Vida nueva, acciones nuevas
Si somos en Cristo hombres nuevos, podemos obrar y activar ese ser nuevo, asumirlo consciente y responsablemente, con libertad, hasta el despliegue de todas sus potencialidades. Somos y se nos apremia a ser hombres nuevos, a fraguar el nuevo ser que se nos da en Cristo. Es un camino de purificación, de liberación de todo aquello que daña nuestro propio ser y se opone al plan de Dios. A la vez que, por la muerte y resurrección de Jesús, nacimos hombres nuevos, también el hombre viejo murió, “fue crucificado con él” (Rom 6,6).

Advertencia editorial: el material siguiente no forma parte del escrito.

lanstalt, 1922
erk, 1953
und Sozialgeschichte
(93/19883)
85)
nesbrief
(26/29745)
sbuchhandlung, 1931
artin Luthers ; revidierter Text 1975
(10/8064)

El hombre es y está llamado a ser hombre nuevo, hijo y hermano, hombre reconciliado y reconciliador, hombre comunitario y solidario, creador de una “nueva humanidad” (GS 30), agente de “un nuevo humanismo, en el que el hombre queda definido principalmente por la responsabilidad hacia sus hermanos y ante la historia” (GS 55).
Esta vida nueva que Dios nos ofrece trae consigo una nueva forma de actuar y comportarse. En el proceso de ir construyendo la vida nueva es necesario vaciar el corazón de sí y esforzarse por llenarlo de Dios. Es decir, dejar el hombre viejo marcado por el pecado y revestirnos del hombre nuevo, la santidad (Ef 4,22.24). El ser lleva al hacer: “todo árbol bueno da frutos buenos” (Mt 7,17).

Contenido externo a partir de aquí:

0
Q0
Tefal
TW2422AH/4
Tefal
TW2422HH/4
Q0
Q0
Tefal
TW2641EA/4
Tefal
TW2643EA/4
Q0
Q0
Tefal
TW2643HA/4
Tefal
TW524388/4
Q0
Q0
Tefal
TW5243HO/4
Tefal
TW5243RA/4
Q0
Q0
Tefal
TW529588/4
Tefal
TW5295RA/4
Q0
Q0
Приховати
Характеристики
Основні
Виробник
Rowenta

La presencia de Jesús Resucitado entre nosotros se produce y se revela sólo gracias a otra presencia oculta y discreta, pero determinante, la del Espíritu Santo. “El amor de Dios ha sido derramado en nuestros corazones por el Espíritu Santo que se nos ha dado” (Rom 5,5).
Cuando Jesús resucitó y fue glorificado, envió el Espíritu a los que creían en Él: es lo que sucedió en Pentecostés. El Espíritu nos revela a Cristo como imagen de Dios invisible, nos une a Él y nos hace vivir en Él.
Si es verdad que el hombre nace inconcluso y crece mediante una experiencia de donación y de comunión hasta la perfección definitiva de la vida eterna, es también cierto que desde el inicio es sujeto espiritual irrepetible, abierto al infinito, llamado a vivir para los demás y con los demás; el Espíritu Santo acompaña e impulsa a cada hombre hacia la realización plena, inscrita en cada corazón y realizada en Jesucristo.
Ante todo, el Espíritu Santo nos infunde la gracia santificante, don gratuito que Dios nos hace de su propia vida, y que nos purifica y santifica para que seamos capaces de vivir y obrar según la vocación divina a la que hemos sido llamados.